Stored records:
>>

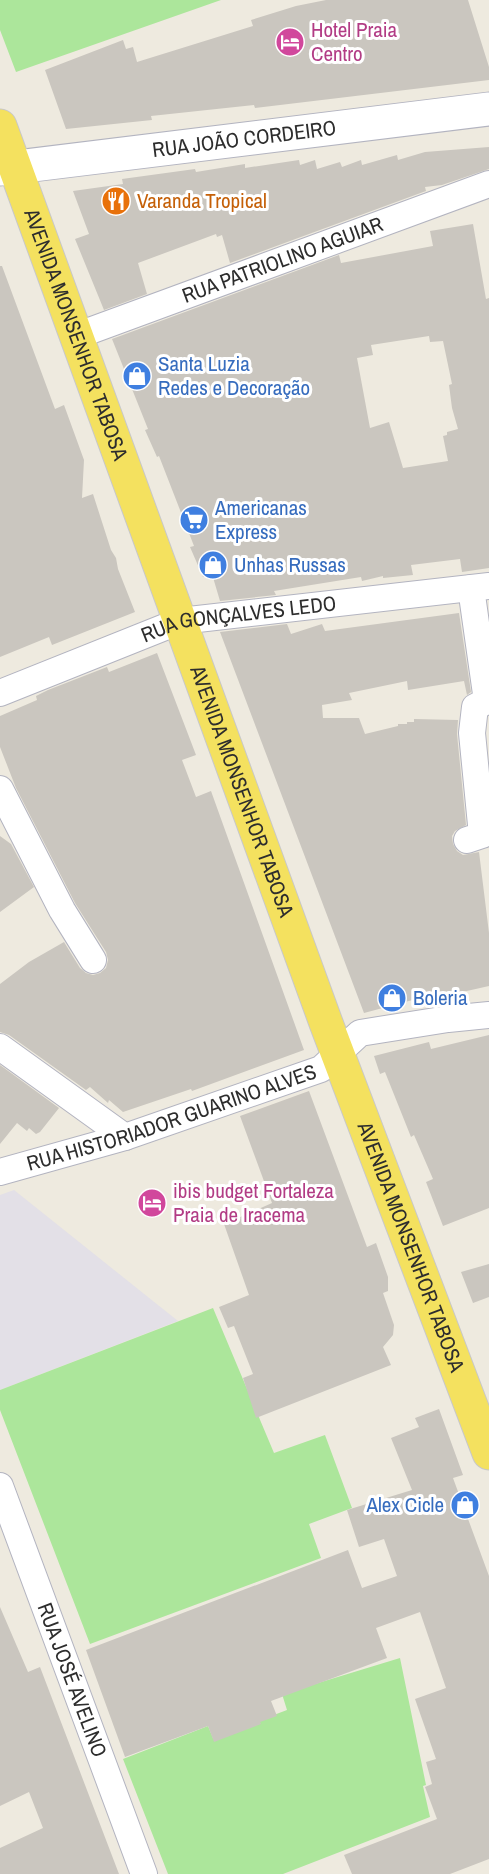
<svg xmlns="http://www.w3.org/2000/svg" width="489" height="1874" font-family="'Archivo Narrow',sans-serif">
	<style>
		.industrial { fill: #e3e0e7 }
		.green { fill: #ace69b }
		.building { fill: #cac6bf; fill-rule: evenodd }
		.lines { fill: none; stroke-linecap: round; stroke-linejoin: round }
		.minor-casing { stroke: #b3b4c0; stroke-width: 28 }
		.tertiary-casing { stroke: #b3b4c0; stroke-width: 35 }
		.primary-casing { stroke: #c8c8c8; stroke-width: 35 }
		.minor { stroke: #fff; stroke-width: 26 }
		.tertiary { stroke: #fff; stroke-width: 33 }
		.primary { stroke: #f4e15f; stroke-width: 33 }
		.labels { text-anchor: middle; stroke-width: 6; stroke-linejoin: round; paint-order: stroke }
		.hotel-label { font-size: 21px; fill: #b23c85; stroke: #fff; text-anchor: start }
		.street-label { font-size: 21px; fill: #2d2d2d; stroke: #fff }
		.food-label { font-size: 21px; fill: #c56008; stroke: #fff; text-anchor: start }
		.shop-label { font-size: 21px; fill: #366cbe; stroke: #fff; text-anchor: start }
	</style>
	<rect width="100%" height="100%" fill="#eeeadf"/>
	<path class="industrial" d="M14 1190 178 1321 0 1390V1195Z"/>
	<path class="green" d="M0 0H221L16 72 0 30Z
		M213 1308 274 1453 325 1435 352 1508 309 1524 321 1558 90 1644 0 1410V1390Z
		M400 1658 426 1785 423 1786 430 1817 283 1874H168L123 1759 208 1726 213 1738 287 1710 282 1694Z"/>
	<path class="building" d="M326 0H468L489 67V80L255 108 254 105 151 116 152 120 66 129 45 70 123 40 126 49 133 47 137 62 253 26 251 20 296 6Z
		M489 147V169L442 185 425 187 426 191 230 263 222 235 217 237 216 234 138 263 147 294 104 310 75 239 89 234 73 191 123 184 122 179 195 169 196 172 245 164V168L299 160 300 165 315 160 317 169 340 162 342 167 361 160 362 165 397 155 398 160 425 152Z
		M473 224 486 299 489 298V568L462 572 460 559 411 565 413 575 383 578V576L362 581 361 577 274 591 276 595 220 601 212 574 203 577 190 547 194 546 159 456 157 457 145 430 148 429 112 339 339 255 341 263 433 246 430 231ZM429 336 430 342 443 341 452 384 449 385 452 408 458 429 447 432V435L443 436 448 461 403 468 389 422 370 428 357 358 373 355 371 345Z
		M0 266H2L55 409 64 405 84 460 82 498 93 494 111 550 116 558 118 569 135 612 52 645 49 637 0 657Z
		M459 613 471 692 467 695 464 681 408 690 407 681 349 693 352 700 322 705 323 718H359L365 734 398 726V724H407V722H414V719L458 720 457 734 466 825 455 831 452 836 453 844 457 851 463 855 479 852 489 933V986L449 995 448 992 421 1000 420 998 364 1013 220 632 287 624 291 634 322 624 325 631Z
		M157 653 196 755 182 760 196 797 211 791 304 1050 192 1091 191 1089 123 1112 109 1100 108 1103 90 1087 86 1090 9 1035 0 1032V984L29 962 64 942 80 968 86 973 93 975 100 973 106 968 108 960 106 952 75 903 16 788 0 747V716L37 700 36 696 48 690 107 667 109 672Z
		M0 836 11 844 34 887 0 912Z
		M489 1035V1208L443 1226 426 1182 433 1179 414 1135 411 1137 385 1072 380 1074 374 1056 429 1042 431 1049Z
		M0 1065 59 1108 40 1132 36 1134 29 1128 27 1131 17 1123 0 1144Z
		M309 1091 367 1247 376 1243 388 1277V1291L383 1293 394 1325 393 1335 383 1347 391 1365 256 1418 243 1378 253 1374 234 1326 228 1328 219 1307 249 1295 224 1224 272 1203 240 1116Z
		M489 1264V1297L473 1303 461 1272Z
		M439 1409 463 1475 453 1478 489 1576V1859L450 1874H352L344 1855 437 1819 425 1787 432 1784 426 1762 436 1759 415 1699 446 1688 420 1612 376 1628 387 1658 271 1701 277 1716 260 1722 261 1724 214 1742 208 1726 125 1757 86 1650 348 1550 362 1588 397 1576 384 1539 359 1547 347 1510 412 1490 391 1438 419 1427 415 1418Z
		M0 1607 28 1672 40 1667 119 1874H0V1848L43 1828 29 1792 0 1806Z"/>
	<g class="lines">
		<g class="minor-casing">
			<g id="minor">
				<path id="s1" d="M76 336 489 184"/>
				<path id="s2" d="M0 693 180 621 489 586"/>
				<path d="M0 789 62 910 93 960"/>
				<path d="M467 840 482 835 472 733 475 707 487 701 471 588"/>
				<path d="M0 1047 125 1137"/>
				<path id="s3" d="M0 1172 125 1137 321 1069 360 1033 448 1019 489 1015"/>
				<path id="s4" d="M0 1486 144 1874"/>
			</g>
		</g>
		<g class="tertiary-casing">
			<g id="tertiary">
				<path id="s5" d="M0 169 489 109"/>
			</g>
		</g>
		<g class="primary-casing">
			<g id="primary">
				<path id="s6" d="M0 126 326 1023 489 1453"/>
			</g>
		</g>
		<use href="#minor" class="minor"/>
		<use href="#tertiary" class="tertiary"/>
		<use href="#primary" class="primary"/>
	</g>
	<defs>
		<g id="hotel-disc" transform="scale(1.5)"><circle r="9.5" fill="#d1479c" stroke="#fff"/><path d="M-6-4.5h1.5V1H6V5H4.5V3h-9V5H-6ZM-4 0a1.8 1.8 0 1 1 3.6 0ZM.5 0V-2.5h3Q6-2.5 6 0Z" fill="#fff"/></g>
		<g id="restaurant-disc" transform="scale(1.5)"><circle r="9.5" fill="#e8710a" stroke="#fff"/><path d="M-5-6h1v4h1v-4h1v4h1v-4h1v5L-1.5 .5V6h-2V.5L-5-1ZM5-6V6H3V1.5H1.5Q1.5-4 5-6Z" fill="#fff"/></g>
		<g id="shop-disc" transform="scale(1.5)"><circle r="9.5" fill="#3f7fe0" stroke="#fff"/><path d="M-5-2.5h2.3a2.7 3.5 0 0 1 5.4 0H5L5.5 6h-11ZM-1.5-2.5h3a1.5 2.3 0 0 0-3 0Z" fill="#fff"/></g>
		<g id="supermarket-disc" transform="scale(1.5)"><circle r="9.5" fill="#3f7fe0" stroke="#fff"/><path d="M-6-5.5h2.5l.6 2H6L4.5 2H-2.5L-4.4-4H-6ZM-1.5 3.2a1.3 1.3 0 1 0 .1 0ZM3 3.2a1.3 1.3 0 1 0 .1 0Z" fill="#fff"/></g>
	</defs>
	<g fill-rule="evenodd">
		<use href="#hotel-disc" x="290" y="42"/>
		<use href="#restaurant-disc" x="116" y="201"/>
		<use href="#shop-disc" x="137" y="376"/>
		<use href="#supermarket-disc" x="194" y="520"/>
		<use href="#shop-disc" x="213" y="565"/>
		<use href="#shop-disc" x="392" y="998"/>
		<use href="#hotel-disc" x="152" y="1203"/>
		<use href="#shop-disc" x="465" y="1505"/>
	</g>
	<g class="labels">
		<g class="hotel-label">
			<text x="311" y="37">Hotel Praia<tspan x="311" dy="24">Centro</tspan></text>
			<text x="173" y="1198">ibis budget Fortaleza<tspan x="173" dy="24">Praia de Iracema</tspan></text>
		</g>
		<g class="street-label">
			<text dy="7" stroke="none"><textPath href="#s5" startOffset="246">RUA JOÃO CORDEIRO</textPath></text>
			<text dy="7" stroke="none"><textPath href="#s1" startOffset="220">RUA PATRIOLINO AGUIAR</textPath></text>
			<text dy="7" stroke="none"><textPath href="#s6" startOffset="222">AVENIDA MONSENHOR TABOSA</textPath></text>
			<text dy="7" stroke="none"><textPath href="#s2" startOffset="252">RUA GONÇALVES LEDO</textPath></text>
			<text dy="7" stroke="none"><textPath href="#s6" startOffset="708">AVENIDA MONSENHOR TABOSA</textPath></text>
			<text dy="7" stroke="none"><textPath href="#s3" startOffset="180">RUA HISTORIADOR GUARINO ALVES</textPath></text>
			<text dy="7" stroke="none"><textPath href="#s6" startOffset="1194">AVENIDA MONSENHOR TABOSA</textPath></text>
			<text dy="7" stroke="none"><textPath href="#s4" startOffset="207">RUA JOSÉ AVELINO</textPath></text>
		</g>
		<g class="food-label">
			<text x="137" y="208">Varanda Tropical</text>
		</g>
		<g class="shop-label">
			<text x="158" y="371">Santa Luzia<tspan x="158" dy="24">Redes e Decoração</tspan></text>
			<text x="215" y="515">Americanas<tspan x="215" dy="24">Express</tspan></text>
			<text x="234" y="572">Unhas Russas</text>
			<text x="413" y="1005">Boleria</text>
			<text x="444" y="1512" text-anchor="end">Alex Cicle</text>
		</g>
	</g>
</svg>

<<

WORK ORDER: Only a number is wanted here: how many lines of the records above contain "height".

RESPONSE FOR THIS EXERCISE: 2